__Tasks and exercises__:
a) In the real-time kernel post, on what kind of hardware does Windows outperform Linux?
b) Reproduce the real-time kernel post from "On 12/20/06, Paul" to "Linux should win.".
c) Pick up the real-time kernel post where it stops and continue it.

* begin Page *

Re: [linux-audio-user] Real-time kernel

From: Chuckk Hubbard <badmuthahubbard@email-addr-hidden>
Date: Thu Dec 21 2006 - 21:08:02 EET

On 12/20/06, Paul Davis <paul@email-addr-hidden> wrote:
> On Wed, 2006-12-20 at 19:39 -0500, Chuckk Hubbard wrote:
>
> > > Windows outperforms Linux on marginal hardware. This will probably
> > > always be the case because such hardware is not designed to be correct,
> > > it's designed to work with Windows.
> > >
> > > On good hardware Linux should win.
> >
> > I heard the opposite, that Linux's advantages are especially
> > noticeable on less fancy machines. But:
>
> that is true in the general sense that linux will run on h/w that
> windows has abandoned.

* end Page *
* begin Information supplied *

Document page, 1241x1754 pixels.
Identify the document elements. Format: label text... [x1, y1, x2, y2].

* end Information supplied *

__Exercise responses__:
a) Marginal hardware.

b)
On 12/20/06, Paul Davis <paul@email-addr-hidden> wrote:
> On Wed, 2006-12-20 at 19:39 -0500, Chuckk Hubbard wrote:
>
> > > Windows outperforms Linux on marginal hardware. This will probably
> > > always be the case because such hardware is not designed to be correct,
> > > it's designed to work with Windows.
> > >
> > > On good hardware Linux should win.

c)
>
> but its not the case where the problem is that the h/w is relatively
> new, the chipset vendor has done nothing to facilitate a linux driver,
> and nobody has had the time or motivation to reverse engineer one. this
> is true for some significant bits of audio h/w.

Thanks for letting me know about this. Is there documentation about
this somewhere? I've never heard of it before.
I was about to reply that, well, the audio works, it just has dozens
of xruns a second, but then I tried a few things and I actually can't
get a squawk. Pure Data from the Debian repository also gives me
weird bugs when trying to test audio, but I don't know how to check
whether apt is fetching a 64-bit version of it. If not, I might have
to start over, because I updated some critical stuff from the same
repository.
I'm now being told by someone on IRC to try a newer kernel. lol,
maybe 64studio is *worse* than the Debian Etch I overwrote to install
it.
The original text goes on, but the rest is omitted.